See this wiki entry for description of how these codes translate into probabilities. So to trim tails with quality less than the letter 'L', for instance,
> rfq1 = trimEnds(rfq, "L")
> quality(rfq1)
class: SFastqQuality
quality:
A BStringSet instance of length 256
width seq
[1] 36 ]]]]]]]]]]]]Y]Y]]]]]]]]]]]]VCHVMPLAS
[2] 32 ]]]]]]]]]]]]Y]]]]]]]]]YPV]T][PZP
[3] 32 ]]]]Y]]]]]V]T]]]]]T]]]]]V]TMJEUX
[4] 35 ]]]]]]]]]]]]]]]]]]]]]]T]]]]RJRZTQLO
[5] 36 ]]]]]]]]]]]]]]]]]T]]]]]]]]]]MJUJVLSS
... ... ...
[252] 35 ]]]]]]]]]]]Y]]]]]NY]]]]Y]VR]MJQNSAO
[253] 36 ]]]]]]]]]]]]]]]]]]]]]]]Y]]]VTVVRVMSM
[254] 34 ]]]]Y]Y]]]]]]]OYY]]]Y]]]YYVVTSZUOO
[255] 35 ]]]]]]]]]]]]]]]T]]]]]]]]]V]T[OVXEJS
[256] 35 ]]]]]]]]]]]Y]]T]T]]]]TRYVMEVVRSRHHN
The first record is not trimmed, because the last nucleotide has quality 'S' , which is higher than the threshold 'L'. The second record removes ICCK
, all of which are less than L, etc.
The other trim*
functions scan from left to right along the read, calculating a score for each nucleotide in the read.
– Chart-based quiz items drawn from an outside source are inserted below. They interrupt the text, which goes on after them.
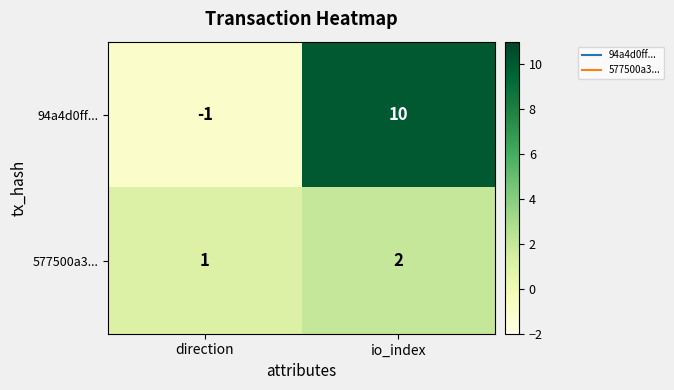

How many series are shown in this chart?

2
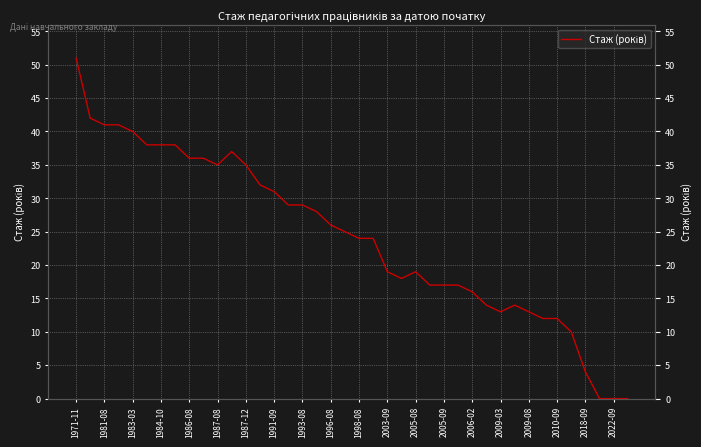

Count the number of values greater than 25.

19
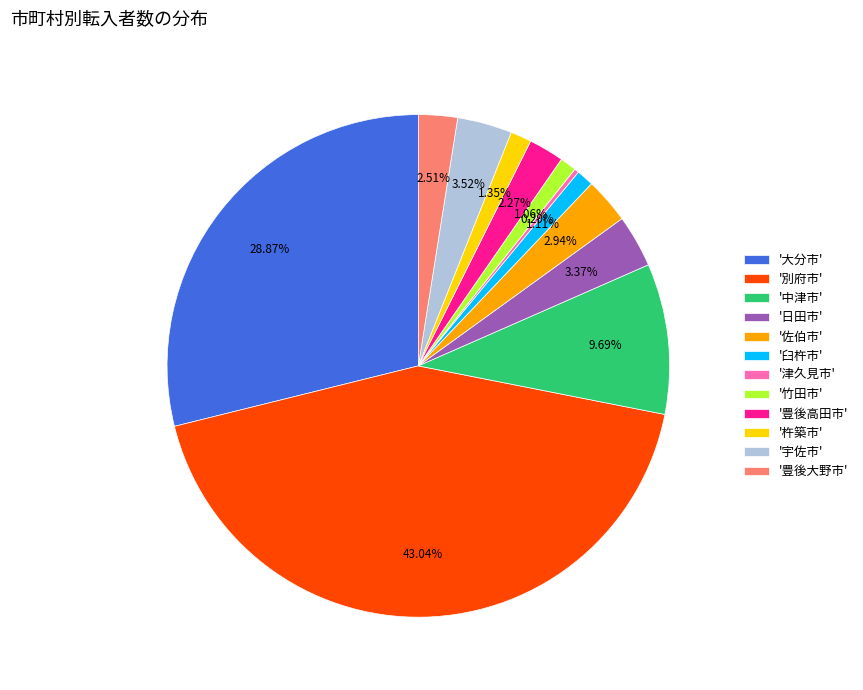

Approximately how many times larger is the value at '臼杵市' compared to '杵築市'?

0.8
The read is trimmed at the first location where the score falls below a threshold. trimTailw()
function calculates the score based on a sliding window, whereas trimTails()
accumulates a score for all preceding nucleotides.
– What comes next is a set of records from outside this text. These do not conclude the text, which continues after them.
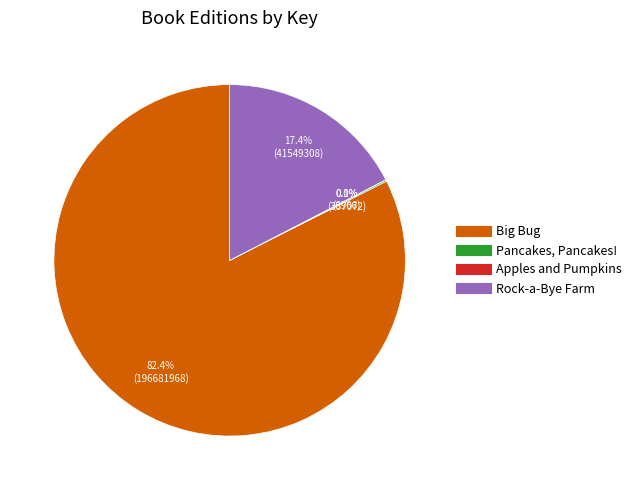

Is there a majority slice in this chart?

Yes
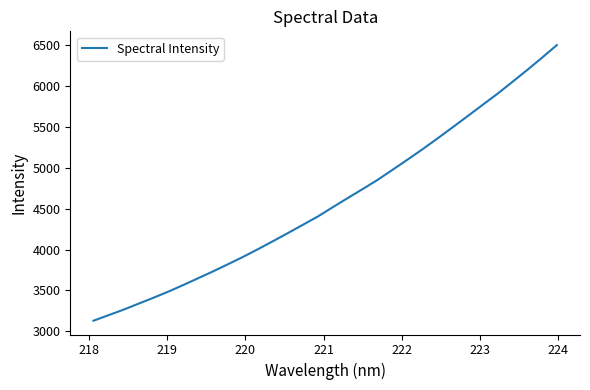

What is the maximum value shown in the chart?

6501.0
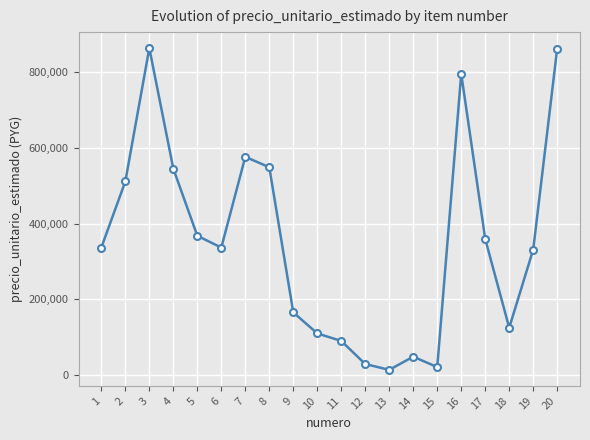

What is the value of the 11th point from the left?

89500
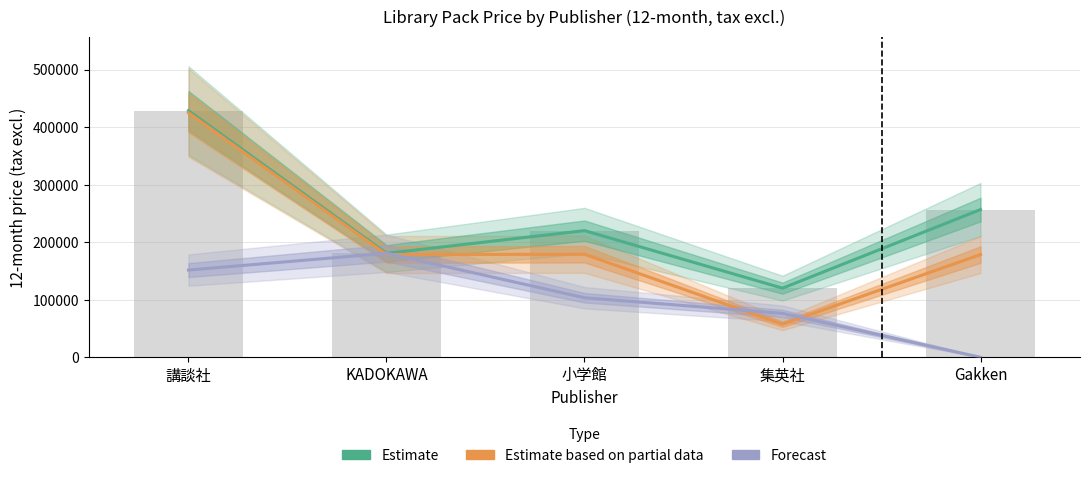

Between KADOKAWA and 小学館, which series saw the biggest shift?

Forecast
These functions act on objects; if you'd like to go from an untrimmed fastq file to a trimmed fastq file you'd follow the instructions section 3.2 of the vignette.
Hi, I would like to know if I can use this package to trim reads that have a primer sequence that will be in all my reads due to the methodology followed for the generation of the sequencing library. Its a 4c-seq experiment and the primer sequence won´t allow me to align my reads to the reference genome. Greetings!!
If the primers are always at the same position, e.g., the first 10 nucleotides, use, e.g.,
narrow(srq, start = 11)
. Likely you would iterate through files, reading a chunk, trimming, writing the chunk, and repeating, as demonstrated in section 3.2 of the vignette.Thanks Martin, It was very useful!